Content Angles — The Core Differentiator
Competitors rewrite news. This platform generates opinionated, differentiated content. Claude selects the best angle for each article+client combination from 8 options — and avoids angles that competitors have already taken.
Competitor angle avoidance
# Competitor angles are inferred from title patterns — no AI cost
ANGLE_PATTERNS = {
"local_impact": [r"what .+ means for .+", r"how .+ affects .+"],
"action_list": [r"\d+ things? (to|you should)", r"what (to do|businesses should)"],
"contrarian": [r"why .+ (is|might be) wrong", r"the truth about"],
"faq_explainer": [r"everything you need to know", r"what is .+ and why"],
"expert_commentary": [r"why .+ matters", r"what .+ means for the industry"],
}
def infer_competitor_angle(title: str) -> Optional[str]:
title_lower = title.lower()
for angle, patterns in ANGLE_PATTERNS.items():
if any(re.search(p, title_lower) for p in patterns):
return angle
return None
# Result: competitor analysis returns avoid_angles = ["local_impact", "faq_explainer"]
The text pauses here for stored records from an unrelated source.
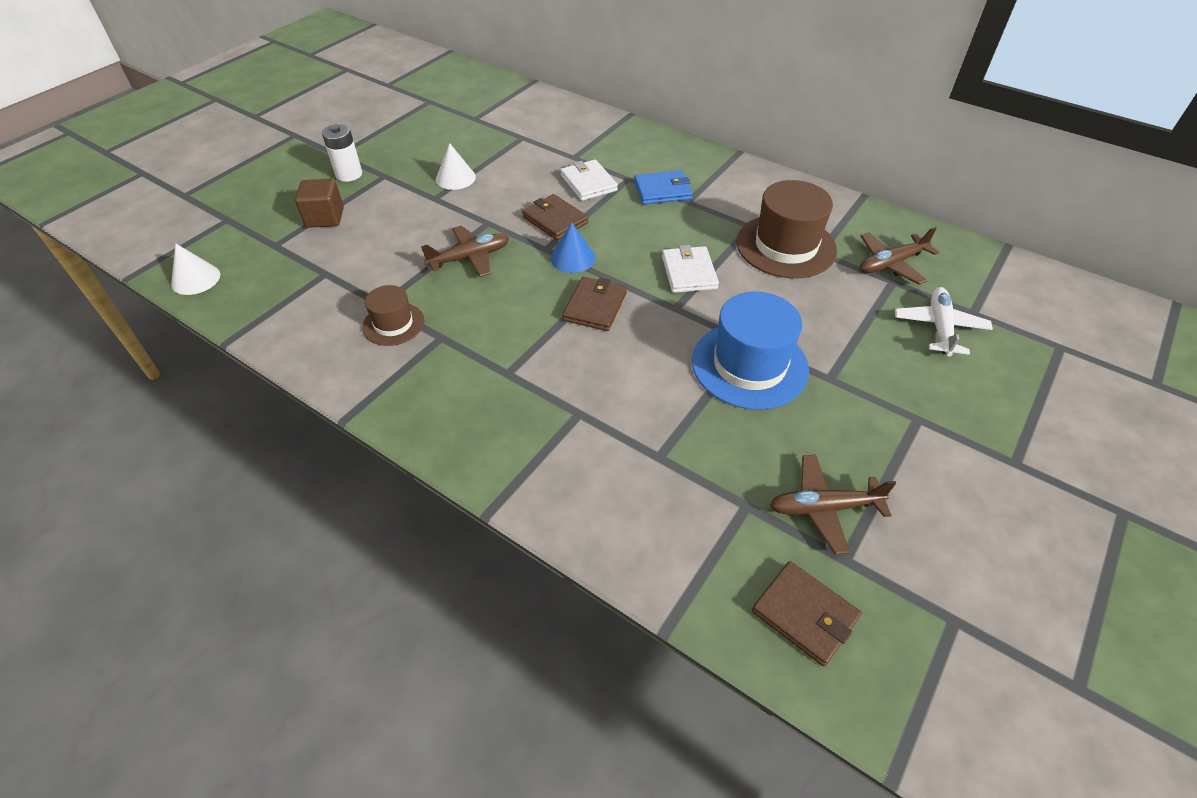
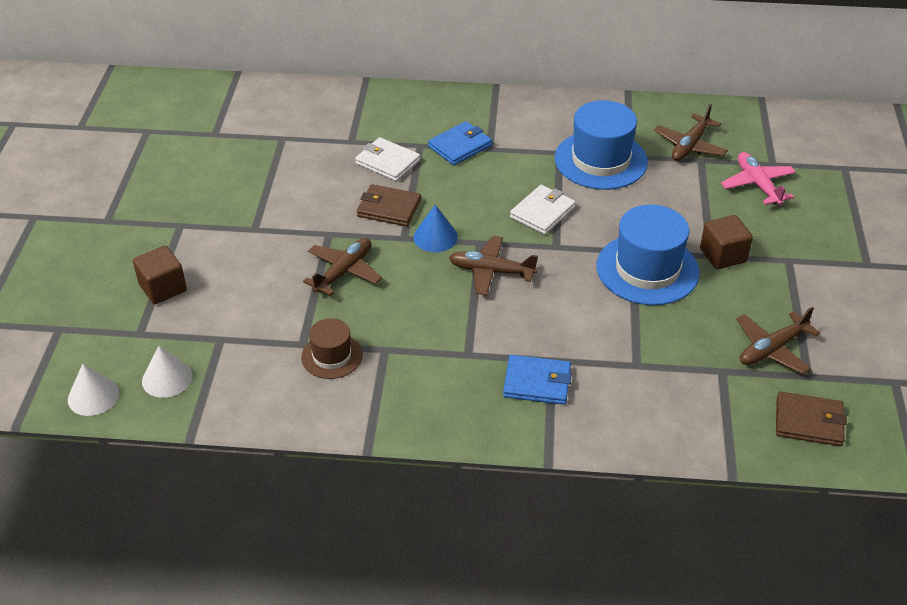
camera: 30 degrees left, 5 degrees down
(349, 174) = (141, 237): white battery -> none
(455, 178) = (256, 202): white cone -> white cone (167, 378)
(545, 428) = (537, 382): none -> blue wallet
(595, 306) = (491, 271): brown wallet -> brown plane
(689, 272) = (542, 212): white wallet -> white wallet turned 75 degrees clockwise
(786, 246) = (600, 160): brown hat -> blue hat
(843, 383) = (723, 255): none -> brown cube
(939, 327) = (757, 185): white plane -> pink plane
# These are injected into the Gate 4 prompt:
# "DO NOT use local_impact — Competitor X already published that angle.
# DO NOT use faq_explainer — Competitor Y already published that angle.
# Choose a different angle that provides unique value."
H1 title rules (hardcoded in the prompt)
H1_RULES = """
H1 TITLE RULES (mandatory):
- Must be a question format: How / Why / What / When / Should / Can / Is
- Primary keyword must appear within the first 8 words
- Include "2026" for informational, how-to, FAQ, and local SEO articles
FORBIDDEN TITLE PATTERNS (never use these):
- "5 things", "5 steps", "10 ways" (numbered lists)
- "Understanding [topic]"
- "Everything you need to know about"
- "changes everything" / "ultimate guide"
- "What X needs to know" (where X = the reader's role)
"""
# Example of good titles:
# "Why should Australian mortgage brokers rethink fixed rates in 2026?"
# "How does the RBA cash rate affect first-home buyers in Brisbane in 2026?"
# "What do cybersecurity teams need to know about the new APRA ruling?"
"5 things" articles are commoditised — every content farm produces them. "Understanding X" signals generic educational content, not actionable expert advice. "Everything you need to know" is overused and Google's helpful content guidelines penalise these patterns. The question-format rule is based on SEO data showing that question-format titles consistently outperform declarative titles for featured snippets.